Ora, sobre os factos, fosse a pronúncia uma confissão ou não, o arguido e recorrente nada disse, exercendo o seu direito ao silêncio.
A manifestação de vontade do arguido quanto à concordância com a SPP não foi global, sendo que o direito ao silêncio, a ser invocado, não integra a manifestação de vontade de concordância do arguido à proposta de SPP no sentido global em que essa concordância deve ser dada e enquanto condição da assunção dos requisitos que dessa manifestação de vontade depende a vinculação do Ministério Público ao encerramento do inquérito por essa via de diversão, oportunidade e consenso.
Vale por dizer que a ponderação e verificação dos requisitos tendentes à suspensão provisória do processo não pode bastar–se com um cumprimento simbólico e generalizado de meras formalidades.
Por via disso, além desse aspeto formal, outro se manifesta como consequência desse silêncio seletivo do arguido quanto aos factos indiciados.
A SPP deve ser adequada às necessidades de prevenção, estabelecendo o artigo 281.º, n.º 1, alínea f) do Código de Processo Penal, como requisito a preencher, “ser de prever que o cumprimento das injunções e regras de conduta responda suficientemente às exigências de prevenção que no caso se façam sentir.”.
Ora, a prevenção geral reportar-se-à à gravidade do crime, à sua repercussão pública, à frequência com que porventura é cometido, enquanto a prevenção especial se avalia pela existência ou não de confissão ou aceitação dos factos indiciados e comunicados, pela existência ou não de antecedentes criminais, pela conduta anterior, contemporânea e posterior ao crime indiciado, pelos sentimentos manifestados no seu cometimento, pelas condições pessoais do arguido, pela falta ou não de preparação para manter uma conduta lícita, manifestada no facto, quando essa falta deva ser censurada, etc.
A não haver concordância global do arguido, que abranja os factos indiciados, como aqui se defende, não só não se preenche o pressuposto de base da SPP, que se traduz no consenso legalmente exigido como não se preenche o requisito a que se aludiu e constante da alínea f) do n.º 1, do artigo 281.º do Código de Processo Penal, como o Ministério Público sustentou no seu despacho e a cujas razões se adere, pois cabe no âmbito das suas competências avaliar e decidir pela SPP a apresentar à concordância do JI.
Não se vê onde exista nulidade assacável a tal despacho, que a ser invocada deveria ser apreciada pelo próprio Ministério Público ou ser eventualmente objeto de reclamação hierárquica, como não se vê que exista a nulidade que o recorrente assaca ao despacho recorrido (que está devidamente fundamentado e aprecia a questão submetida apreciação), quer a nulidade que invoca ser a do artigo 379.º do Código de Processo Penal (sem indicação de n.º e sem justificação para a trasladar para um despacho que não é sentença), quer eventualmente a nulidade de conhecimento oficioso constante do artigo 119.º, alínea e) do Código de Processo Penal, remetendo–se, neste aspeto, para a citação efetuada em nota do Ac.
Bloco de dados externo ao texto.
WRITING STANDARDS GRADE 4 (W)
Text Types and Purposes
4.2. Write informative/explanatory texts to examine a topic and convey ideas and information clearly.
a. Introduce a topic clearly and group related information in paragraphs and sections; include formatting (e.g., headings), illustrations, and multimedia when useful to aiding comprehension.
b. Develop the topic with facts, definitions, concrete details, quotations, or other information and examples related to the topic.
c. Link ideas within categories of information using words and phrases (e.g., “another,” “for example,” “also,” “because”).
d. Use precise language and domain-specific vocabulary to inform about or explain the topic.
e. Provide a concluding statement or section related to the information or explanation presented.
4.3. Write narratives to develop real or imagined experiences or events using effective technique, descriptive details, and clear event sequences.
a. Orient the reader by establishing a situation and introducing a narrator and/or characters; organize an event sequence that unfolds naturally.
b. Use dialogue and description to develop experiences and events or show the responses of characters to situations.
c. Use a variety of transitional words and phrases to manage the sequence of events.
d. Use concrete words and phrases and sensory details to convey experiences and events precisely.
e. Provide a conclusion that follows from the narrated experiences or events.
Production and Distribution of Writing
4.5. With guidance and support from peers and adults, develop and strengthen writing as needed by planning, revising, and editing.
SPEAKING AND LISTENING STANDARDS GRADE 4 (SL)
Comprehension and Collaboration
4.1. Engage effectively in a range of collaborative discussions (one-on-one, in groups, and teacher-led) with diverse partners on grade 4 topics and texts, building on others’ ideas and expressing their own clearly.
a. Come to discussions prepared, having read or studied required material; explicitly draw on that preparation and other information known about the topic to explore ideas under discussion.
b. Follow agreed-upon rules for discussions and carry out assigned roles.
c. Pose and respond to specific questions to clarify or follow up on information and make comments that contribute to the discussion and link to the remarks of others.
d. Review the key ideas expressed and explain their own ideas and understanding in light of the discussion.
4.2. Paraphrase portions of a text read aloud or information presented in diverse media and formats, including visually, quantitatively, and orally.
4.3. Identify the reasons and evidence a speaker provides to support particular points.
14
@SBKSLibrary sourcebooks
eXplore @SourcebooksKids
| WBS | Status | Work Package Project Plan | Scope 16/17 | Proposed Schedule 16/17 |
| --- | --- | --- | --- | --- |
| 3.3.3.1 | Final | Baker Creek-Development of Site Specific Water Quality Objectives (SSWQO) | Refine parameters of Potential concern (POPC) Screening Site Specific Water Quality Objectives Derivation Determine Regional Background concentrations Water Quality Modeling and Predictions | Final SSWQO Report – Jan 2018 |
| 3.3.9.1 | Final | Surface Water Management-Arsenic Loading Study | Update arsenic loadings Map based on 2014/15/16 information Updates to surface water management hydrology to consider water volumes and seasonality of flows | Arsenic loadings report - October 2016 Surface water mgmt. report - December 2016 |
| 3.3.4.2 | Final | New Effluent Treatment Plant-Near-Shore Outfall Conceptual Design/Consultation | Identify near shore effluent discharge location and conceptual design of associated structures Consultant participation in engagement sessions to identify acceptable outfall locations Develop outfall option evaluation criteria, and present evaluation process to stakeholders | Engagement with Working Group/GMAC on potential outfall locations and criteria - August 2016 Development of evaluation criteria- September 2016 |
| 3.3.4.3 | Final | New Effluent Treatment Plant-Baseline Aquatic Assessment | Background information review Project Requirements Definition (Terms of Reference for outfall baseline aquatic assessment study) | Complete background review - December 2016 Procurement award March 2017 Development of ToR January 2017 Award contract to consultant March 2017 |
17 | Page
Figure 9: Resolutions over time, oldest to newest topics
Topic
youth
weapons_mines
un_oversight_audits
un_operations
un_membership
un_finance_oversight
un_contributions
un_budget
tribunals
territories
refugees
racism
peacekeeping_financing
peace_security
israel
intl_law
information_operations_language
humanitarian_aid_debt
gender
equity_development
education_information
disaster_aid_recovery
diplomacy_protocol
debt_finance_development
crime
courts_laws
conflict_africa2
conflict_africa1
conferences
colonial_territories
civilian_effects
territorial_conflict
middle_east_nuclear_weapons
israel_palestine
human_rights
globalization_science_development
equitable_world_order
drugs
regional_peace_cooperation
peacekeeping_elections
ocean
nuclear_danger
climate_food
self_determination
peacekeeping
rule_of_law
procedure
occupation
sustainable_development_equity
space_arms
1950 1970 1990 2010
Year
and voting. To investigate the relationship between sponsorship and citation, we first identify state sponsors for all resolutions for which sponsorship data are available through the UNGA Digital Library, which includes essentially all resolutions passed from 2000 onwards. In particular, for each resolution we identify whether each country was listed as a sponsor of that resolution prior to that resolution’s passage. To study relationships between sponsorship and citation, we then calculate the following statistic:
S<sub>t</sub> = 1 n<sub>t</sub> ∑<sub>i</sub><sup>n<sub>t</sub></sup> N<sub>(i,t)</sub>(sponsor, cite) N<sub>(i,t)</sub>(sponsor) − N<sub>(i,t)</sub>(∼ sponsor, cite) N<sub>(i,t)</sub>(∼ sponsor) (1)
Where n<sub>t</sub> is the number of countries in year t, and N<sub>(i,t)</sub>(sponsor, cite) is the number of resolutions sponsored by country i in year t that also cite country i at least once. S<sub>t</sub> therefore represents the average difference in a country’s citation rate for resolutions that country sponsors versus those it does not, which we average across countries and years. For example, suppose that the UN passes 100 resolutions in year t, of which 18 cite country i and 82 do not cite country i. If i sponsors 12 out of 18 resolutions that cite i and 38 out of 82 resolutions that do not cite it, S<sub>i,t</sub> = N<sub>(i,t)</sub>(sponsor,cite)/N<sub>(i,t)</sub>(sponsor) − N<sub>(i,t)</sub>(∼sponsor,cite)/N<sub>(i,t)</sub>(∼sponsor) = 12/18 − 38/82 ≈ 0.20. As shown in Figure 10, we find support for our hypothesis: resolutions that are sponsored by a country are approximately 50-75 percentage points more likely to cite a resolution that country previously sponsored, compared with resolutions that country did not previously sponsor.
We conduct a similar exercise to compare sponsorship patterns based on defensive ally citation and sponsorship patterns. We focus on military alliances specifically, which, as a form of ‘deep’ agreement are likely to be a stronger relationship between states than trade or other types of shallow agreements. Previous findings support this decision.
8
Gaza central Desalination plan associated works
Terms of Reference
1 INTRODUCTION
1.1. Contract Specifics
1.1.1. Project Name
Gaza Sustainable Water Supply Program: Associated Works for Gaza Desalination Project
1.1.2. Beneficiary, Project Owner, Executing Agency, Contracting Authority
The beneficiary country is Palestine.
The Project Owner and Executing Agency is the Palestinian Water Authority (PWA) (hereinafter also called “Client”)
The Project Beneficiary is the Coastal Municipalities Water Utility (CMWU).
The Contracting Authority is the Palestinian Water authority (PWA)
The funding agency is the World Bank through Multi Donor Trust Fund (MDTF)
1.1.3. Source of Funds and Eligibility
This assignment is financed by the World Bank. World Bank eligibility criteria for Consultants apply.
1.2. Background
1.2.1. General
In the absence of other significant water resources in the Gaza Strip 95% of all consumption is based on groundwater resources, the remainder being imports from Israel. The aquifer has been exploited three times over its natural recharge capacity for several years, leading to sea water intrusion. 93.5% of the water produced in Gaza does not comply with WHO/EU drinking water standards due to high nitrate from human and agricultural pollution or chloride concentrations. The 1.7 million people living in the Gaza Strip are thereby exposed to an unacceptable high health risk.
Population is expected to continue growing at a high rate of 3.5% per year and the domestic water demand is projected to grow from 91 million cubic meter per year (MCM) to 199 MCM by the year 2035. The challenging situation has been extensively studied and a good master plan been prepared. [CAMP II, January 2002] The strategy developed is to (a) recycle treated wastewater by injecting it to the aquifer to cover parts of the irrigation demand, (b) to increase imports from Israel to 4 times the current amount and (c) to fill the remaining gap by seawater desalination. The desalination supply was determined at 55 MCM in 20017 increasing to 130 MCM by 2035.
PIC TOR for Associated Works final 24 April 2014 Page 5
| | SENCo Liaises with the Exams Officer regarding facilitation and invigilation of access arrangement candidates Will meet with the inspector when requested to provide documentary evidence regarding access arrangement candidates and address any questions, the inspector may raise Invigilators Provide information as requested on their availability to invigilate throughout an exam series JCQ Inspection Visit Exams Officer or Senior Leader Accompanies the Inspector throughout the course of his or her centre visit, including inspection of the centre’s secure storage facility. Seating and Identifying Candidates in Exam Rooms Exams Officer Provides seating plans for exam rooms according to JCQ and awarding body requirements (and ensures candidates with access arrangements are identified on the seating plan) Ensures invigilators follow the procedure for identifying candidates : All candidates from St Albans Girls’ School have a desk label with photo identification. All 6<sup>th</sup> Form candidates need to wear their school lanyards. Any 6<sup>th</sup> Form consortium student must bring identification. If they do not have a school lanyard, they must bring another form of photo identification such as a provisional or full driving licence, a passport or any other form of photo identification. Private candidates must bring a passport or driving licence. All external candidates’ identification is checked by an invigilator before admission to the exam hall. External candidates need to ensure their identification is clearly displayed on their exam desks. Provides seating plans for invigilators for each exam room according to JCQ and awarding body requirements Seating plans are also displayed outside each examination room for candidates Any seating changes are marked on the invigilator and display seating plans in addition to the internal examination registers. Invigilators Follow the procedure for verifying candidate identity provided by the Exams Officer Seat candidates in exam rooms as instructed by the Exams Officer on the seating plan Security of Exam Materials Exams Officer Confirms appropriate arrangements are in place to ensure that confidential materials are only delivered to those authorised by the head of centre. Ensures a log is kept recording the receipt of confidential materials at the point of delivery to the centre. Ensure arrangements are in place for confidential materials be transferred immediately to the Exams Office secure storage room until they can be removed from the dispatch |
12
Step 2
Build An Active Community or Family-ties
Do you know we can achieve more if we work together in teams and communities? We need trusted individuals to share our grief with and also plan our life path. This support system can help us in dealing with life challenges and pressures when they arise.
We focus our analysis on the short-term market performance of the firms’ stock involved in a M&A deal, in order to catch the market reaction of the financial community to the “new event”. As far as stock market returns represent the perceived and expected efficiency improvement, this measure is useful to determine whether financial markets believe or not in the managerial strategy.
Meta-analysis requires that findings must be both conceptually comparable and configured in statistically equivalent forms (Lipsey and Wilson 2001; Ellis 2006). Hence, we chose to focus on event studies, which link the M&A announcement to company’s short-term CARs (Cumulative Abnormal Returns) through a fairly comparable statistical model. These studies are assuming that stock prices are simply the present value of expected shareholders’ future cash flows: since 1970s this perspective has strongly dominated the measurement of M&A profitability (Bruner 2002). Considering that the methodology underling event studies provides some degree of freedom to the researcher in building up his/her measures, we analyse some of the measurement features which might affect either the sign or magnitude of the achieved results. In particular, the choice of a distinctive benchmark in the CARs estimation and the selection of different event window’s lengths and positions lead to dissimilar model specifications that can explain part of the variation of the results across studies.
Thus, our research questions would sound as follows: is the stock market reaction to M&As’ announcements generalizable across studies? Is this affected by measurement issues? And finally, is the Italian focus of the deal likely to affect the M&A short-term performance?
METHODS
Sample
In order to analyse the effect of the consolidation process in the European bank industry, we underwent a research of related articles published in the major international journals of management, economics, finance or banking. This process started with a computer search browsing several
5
TRE de 30-09-2014, processo n.º 89/13.2GGODM-A.E.
Como sustenta o Ministério Público na 1.ª instância, não está excluída a possibilidade de o arguido requerer a abertura de instrução com a finalidade de obter a SPP e, no seu âmbito, se colherem os consensos necessários, se for o caso.
Nisso e no demais, na resposta apresentada, o Ministério Público, em termos bem fundamentados e com o sólido apoio na lei e na jurisprudência dos nossos tribunais superiores, rebateu integralmente as pretensões do recorrente, em termos que se sufragam sem reserva, nada mais, com relevo, se oferecendo acrescentar.
(...).»
1.8. Cumprido o disposto no n.º 2 do artigo 417º do Código de Processo Penal, o recorrente exerceu o direito de resposta, manifestando a sua discordância relativamente ao parecer emitido pelo Exm.º PGA, enunciando serem duas as questões a que este Tribunal da Relação deve procurar responder, quais sejam: 1ª - É válido o acordo celebrado oficialmente entre o arguido e o MP? 2ª - Se for válido, o que deveria ter sido feito pelo MP?
Conclui reiterando que o recurso deverá ser julgado procedente.
1.9. Feito o exame preliminar e, colhidos os vistos legais, realizou-se a conferência.
Cumpre agora apreciar e decidir:

2. FUNDAMENTAÇÃO
2.1. Delimitação do objeto do recurso
É consabido que as conclusões formuladas pelo recorrente extraídas da motivação do recurso balizam ou delimitam o objeto deste último (cf. artigo 412º do C.P.P.), sem prejuízo da apreciação das questões de natureza oficiosa.
Assim, no caso em análise, considerando os fundamentos do recurso, a questão suscitada é a da nulidade do despacho recorrido, por omissão de pronúncia, do JIC relativamente à suspensão provisória do processo, ao abrigo do disposto no artigo 281º, n.º 1, do CPP.
Para que possamos apreciar as enunciadas, importa ter presente o teor do despacho recorrido e os trâmites processuais dos autos, com relevância para o efeito.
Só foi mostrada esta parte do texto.